Run by Jeremy Guiab and Gary-Ross Pastrana, Bespoke is an enterprise that conceptualizes and builds commissioned designs: showrooms, home décor, furniture and art pieces. Surrounded and admired by many in the local art industry, Guiab argues against the common notion that he is an artist; he is more of an enabler. “Art is purely just to make something. In design, you have in mind the client and the people who are going to use the object. Unlike art, you don’t really care what the object is going to be used for,” he says.
Bespoke not only manufactures pieces but also empowers local artists by serving as a lab where they can experiment with new materials and concepts.
The space is a sprawling, high-ceiling warehouse hidden somewhere in Cubao. Concert speakers stack up against a wall on one side and on the other, a yellow, wooden prism stretches around eight feet wide and stands one story high, levered with a big hollow cube in the middle. In between, craftsmen and carpenters thump and plod away in separate areas, expertly working on glass, wood, iron and plaster. Guiab walks over to a mold of a tuna fish hanging by strings from the ceiling, ready to be painted. “It’s for a new sushi restaurant,” he explains.

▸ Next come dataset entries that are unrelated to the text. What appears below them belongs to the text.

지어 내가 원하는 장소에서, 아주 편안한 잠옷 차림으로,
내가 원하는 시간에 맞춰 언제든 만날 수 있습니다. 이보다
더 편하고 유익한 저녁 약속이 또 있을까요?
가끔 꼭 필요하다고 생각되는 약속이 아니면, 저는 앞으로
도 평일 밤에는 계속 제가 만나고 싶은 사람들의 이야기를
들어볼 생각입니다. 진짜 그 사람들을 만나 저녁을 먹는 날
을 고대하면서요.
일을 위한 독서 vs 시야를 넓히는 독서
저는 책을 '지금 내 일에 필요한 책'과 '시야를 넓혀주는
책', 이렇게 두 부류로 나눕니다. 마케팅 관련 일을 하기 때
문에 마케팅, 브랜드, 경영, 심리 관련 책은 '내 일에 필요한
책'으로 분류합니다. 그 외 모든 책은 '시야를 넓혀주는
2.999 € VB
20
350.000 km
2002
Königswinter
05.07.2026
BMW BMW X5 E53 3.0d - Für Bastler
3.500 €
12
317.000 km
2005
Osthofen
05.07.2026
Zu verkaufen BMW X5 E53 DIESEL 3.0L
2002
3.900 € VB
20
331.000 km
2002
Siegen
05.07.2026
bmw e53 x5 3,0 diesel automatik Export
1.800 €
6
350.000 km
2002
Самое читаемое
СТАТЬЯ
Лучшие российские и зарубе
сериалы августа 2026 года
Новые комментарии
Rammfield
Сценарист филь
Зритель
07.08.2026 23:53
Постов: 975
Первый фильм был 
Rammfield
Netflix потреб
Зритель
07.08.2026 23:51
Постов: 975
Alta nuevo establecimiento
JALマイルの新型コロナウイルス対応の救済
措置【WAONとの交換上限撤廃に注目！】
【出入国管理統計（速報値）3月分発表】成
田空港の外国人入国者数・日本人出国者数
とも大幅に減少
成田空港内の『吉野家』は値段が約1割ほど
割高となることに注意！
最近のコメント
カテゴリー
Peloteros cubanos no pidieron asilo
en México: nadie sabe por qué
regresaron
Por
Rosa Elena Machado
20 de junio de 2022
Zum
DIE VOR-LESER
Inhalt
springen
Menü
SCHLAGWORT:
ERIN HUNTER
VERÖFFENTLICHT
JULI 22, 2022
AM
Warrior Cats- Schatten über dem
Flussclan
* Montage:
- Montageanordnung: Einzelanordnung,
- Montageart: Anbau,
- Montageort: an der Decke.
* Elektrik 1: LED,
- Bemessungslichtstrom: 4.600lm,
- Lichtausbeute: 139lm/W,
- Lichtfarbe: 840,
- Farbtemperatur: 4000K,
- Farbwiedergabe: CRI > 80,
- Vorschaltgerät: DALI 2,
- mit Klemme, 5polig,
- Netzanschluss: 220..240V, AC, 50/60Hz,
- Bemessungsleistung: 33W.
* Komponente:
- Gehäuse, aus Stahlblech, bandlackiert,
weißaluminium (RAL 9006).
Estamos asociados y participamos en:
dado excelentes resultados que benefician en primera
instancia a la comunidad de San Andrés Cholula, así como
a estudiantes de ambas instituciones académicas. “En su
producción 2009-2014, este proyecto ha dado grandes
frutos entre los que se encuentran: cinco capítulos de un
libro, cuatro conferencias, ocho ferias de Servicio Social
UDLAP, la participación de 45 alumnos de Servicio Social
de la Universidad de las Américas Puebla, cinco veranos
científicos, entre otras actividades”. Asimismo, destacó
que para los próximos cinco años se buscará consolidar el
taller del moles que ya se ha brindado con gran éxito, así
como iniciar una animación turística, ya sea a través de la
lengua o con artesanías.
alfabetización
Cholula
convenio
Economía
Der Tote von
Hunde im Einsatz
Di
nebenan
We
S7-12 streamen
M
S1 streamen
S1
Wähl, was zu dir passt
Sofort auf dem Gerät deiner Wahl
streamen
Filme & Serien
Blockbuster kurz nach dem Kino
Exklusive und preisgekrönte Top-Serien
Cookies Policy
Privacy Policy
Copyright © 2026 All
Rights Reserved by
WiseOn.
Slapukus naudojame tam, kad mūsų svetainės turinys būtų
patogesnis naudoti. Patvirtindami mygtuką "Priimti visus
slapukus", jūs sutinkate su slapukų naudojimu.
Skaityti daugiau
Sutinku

He guides us up a spiral staircase to a loft overlooking the whole warehouse. A balcony immediately welcomes us, reminiscent of a DJ’s booth overlooking an arena because of the audio mixer resting on the table. To the left is a room made out of what looks like a broken body of a commercial airplane, its windows still intact. To the right is the main office, an air- conditioned glass box filled with all kinds of objets d’art, from exquisite deer taxidermy to utterly strange toys from Japan. One of them reads “Anal Smell,” but remains unopened.
An iMac sits on the corner desk, and behind it is a view of the workspace downstairs. Artworks by Tanya Villanueva and Louie Cordero line the walls. Natural light seeps in through the windows, but oversized Anglepoise and Flos lamps give the room a more mysterious air. Photography, art and design books neatly line the shelves. At the far end of the room is a long wooden mahogany table where Pastrana is working on his laptop; he looks up and greets the oncomers. Also on the long table are dozens of lit candles and stuffed crows facing opposite directions. A crocodile skull with its mouth open nonchalantly sits on the floor beside a real human skull, housed in a glass box. In the middle is a glass cylinder covered in plastic. “Look closer,” Guiab nudges. It is a real human brain, suspended in formaldehyde.
Like all good hosts, he offers to play some music. He walks to the huge wooden prism, and bends over to fix some wiring. He presses a button, and the prism immediately blasts The Fixx’s “One Thing Leads to Another.”